> _WORK ORDER_
Among the entries below, one line contains "right ankle: (730, 576, 1)" and another contains "left elbow: (908, 304, 6)". Transcribe those two lines and every line between them, exactly.

******************************

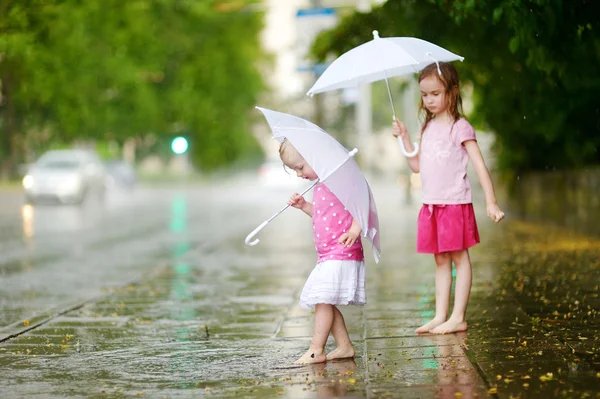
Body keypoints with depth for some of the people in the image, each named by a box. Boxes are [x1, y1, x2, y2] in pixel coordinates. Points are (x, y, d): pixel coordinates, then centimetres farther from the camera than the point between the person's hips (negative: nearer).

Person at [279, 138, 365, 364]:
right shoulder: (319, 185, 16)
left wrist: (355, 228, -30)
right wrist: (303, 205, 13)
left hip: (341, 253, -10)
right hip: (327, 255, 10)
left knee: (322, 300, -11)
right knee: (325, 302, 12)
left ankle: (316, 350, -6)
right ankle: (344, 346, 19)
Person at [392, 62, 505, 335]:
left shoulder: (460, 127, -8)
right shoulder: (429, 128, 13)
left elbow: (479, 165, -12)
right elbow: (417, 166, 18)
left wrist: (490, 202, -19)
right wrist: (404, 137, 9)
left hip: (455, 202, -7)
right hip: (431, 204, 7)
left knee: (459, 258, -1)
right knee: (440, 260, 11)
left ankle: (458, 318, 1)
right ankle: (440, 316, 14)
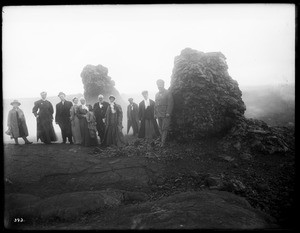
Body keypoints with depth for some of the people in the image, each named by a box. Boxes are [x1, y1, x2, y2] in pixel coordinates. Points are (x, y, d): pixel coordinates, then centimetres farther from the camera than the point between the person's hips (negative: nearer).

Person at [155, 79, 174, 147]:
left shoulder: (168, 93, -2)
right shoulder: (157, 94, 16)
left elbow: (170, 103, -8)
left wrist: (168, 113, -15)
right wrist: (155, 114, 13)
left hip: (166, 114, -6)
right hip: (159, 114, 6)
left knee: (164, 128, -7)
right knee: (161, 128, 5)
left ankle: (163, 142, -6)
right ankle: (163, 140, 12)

******************************

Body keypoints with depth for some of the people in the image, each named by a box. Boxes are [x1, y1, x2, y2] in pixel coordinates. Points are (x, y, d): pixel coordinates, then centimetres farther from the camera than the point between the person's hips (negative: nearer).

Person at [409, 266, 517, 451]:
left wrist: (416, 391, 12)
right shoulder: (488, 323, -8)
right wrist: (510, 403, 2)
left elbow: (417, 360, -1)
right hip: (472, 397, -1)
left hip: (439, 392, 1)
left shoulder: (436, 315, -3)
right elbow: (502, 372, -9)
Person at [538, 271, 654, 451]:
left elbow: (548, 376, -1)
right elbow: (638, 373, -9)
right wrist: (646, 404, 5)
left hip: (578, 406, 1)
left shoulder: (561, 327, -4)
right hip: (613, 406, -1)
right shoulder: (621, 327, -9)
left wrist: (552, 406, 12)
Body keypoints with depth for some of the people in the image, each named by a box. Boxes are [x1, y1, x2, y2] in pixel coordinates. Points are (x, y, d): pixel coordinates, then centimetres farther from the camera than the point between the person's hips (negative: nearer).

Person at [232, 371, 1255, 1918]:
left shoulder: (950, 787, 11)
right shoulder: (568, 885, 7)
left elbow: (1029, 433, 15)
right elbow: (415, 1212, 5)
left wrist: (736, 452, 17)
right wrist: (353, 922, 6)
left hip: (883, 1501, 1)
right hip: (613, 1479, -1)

******************************

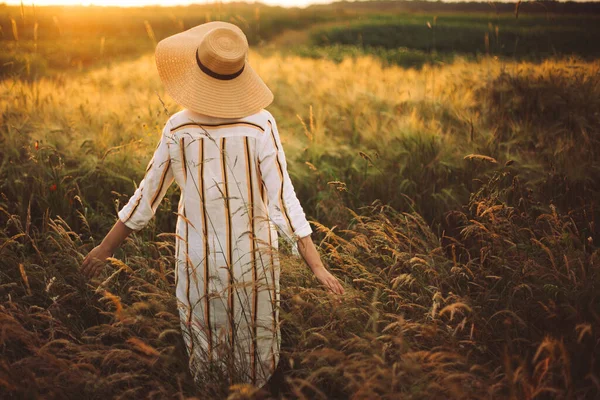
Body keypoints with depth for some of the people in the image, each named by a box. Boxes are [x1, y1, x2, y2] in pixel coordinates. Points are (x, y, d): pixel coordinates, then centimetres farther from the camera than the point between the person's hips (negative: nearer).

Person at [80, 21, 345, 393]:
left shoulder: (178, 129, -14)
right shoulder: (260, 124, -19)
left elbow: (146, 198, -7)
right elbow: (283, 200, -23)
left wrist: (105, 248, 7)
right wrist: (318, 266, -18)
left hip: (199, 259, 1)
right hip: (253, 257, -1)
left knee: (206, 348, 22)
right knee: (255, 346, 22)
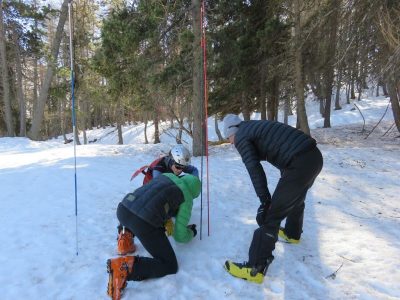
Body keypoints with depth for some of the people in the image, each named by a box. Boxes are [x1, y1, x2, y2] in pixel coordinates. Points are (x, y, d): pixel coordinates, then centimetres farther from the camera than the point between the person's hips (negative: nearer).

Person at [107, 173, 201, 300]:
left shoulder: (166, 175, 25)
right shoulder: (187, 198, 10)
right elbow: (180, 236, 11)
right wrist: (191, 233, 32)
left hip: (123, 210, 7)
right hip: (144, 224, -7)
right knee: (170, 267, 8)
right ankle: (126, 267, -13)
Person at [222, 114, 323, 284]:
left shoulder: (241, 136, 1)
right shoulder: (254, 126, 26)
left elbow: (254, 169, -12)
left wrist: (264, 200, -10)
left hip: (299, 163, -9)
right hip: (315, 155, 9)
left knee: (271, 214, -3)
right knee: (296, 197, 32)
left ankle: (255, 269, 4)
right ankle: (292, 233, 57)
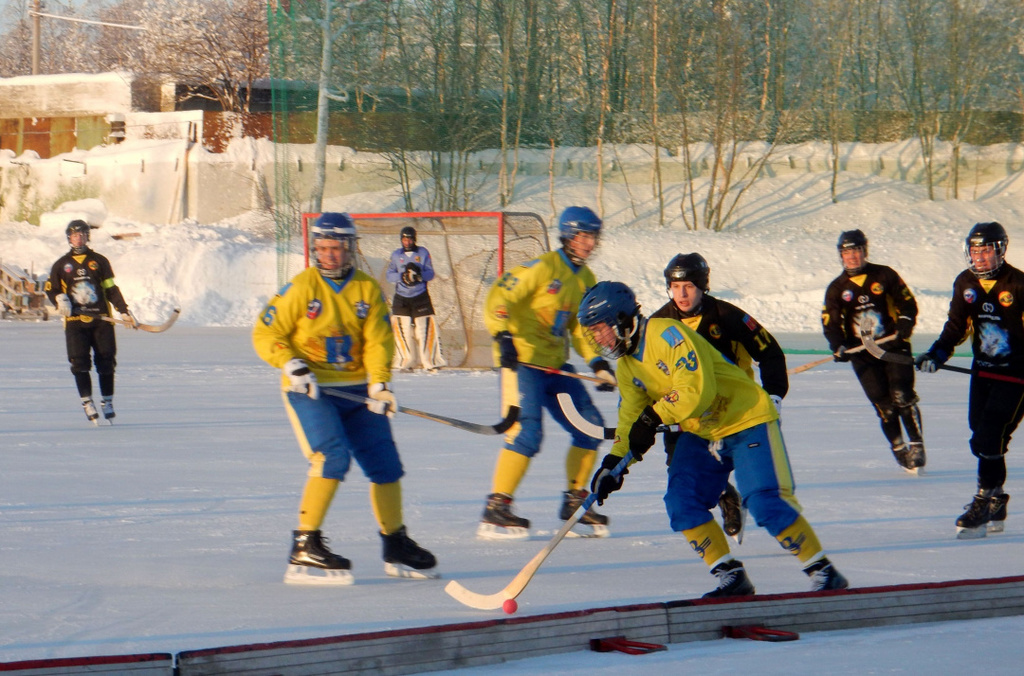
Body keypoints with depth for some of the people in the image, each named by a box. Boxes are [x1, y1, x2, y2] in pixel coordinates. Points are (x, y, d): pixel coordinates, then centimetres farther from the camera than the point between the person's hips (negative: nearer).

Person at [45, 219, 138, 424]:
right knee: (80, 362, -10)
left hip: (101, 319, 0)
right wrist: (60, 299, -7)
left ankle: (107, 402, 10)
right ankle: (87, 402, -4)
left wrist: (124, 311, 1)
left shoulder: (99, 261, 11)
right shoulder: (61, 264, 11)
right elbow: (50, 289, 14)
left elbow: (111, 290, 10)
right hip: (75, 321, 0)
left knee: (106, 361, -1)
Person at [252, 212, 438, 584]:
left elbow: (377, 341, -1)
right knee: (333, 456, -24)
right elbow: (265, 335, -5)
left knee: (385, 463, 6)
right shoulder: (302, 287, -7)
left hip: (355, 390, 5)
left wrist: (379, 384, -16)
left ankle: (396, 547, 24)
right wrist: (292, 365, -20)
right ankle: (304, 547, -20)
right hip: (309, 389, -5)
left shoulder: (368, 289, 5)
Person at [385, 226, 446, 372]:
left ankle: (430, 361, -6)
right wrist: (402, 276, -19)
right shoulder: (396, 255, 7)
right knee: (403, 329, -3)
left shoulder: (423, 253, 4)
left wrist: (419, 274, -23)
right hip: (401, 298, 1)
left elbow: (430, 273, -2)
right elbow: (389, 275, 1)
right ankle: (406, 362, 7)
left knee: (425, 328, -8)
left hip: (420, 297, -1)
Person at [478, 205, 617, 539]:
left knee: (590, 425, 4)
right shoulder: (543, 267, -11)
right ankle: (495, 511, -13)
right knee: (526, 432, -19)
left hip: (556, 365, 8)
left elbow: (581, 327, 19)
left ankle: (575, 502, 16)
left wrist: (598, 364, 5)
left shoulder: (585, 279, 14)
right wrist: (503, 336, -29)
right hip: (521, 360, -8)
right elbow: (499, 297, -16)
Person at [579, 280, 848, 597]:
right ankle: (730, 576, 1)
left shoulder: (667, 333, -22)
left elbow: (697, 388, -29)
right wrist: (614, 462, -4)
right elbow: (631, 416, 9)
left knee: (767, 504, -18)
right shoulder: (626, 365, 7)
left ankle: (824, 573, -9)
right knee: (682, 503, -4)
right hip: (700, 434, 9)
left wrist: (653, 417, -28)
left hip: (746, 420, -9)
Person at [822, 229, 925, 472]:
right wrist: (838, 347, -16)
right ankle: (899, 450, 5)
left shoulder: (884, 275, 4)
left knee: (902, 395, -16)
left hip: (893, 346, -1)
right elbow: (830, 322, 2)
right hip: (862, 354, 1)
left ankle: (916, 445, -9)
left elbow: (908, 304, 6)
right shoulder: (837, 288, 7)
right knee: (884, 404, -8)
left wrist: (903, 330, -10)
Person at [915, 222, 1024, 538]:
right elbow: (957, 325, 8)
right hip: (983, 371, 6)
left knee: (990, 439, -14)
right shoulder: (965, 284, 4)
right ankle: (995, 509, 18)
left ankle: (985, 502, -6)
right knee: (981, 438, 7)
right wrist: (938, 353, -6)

******************************

> _SOLUTION TO THIS PROBLEM_
right ankle: (730, 576, 1)
left shoulder: (667, 333, -22)
left elbow: (697, 388, -29)
right wrist: (614, 462, -4)
right elbow: (631, 416, 9)
left knee: (767, 504, -18)
right shoulder: (626, 365, 7)
left ankle: (824, 573, -9)
right knee: (682, 503, -4)
right hip: (700, 434, 9)
left wrist: (653, 417, -28)
left hip: (746, 420, -9)
Person at [822, 229, 925, 472]:
right wrist: (838, 347, -16)
right ankle: (899, 450, 5)
left shoulder: (884, 275, 4)
left knee: (902, 395, -16)
left hip: (893, 346, -1)
right elbow: (830, 322, 2)
right hip: (862, 354, 1)
left ankle: (916, 445, -9)
left elbow: (908, 304, 6)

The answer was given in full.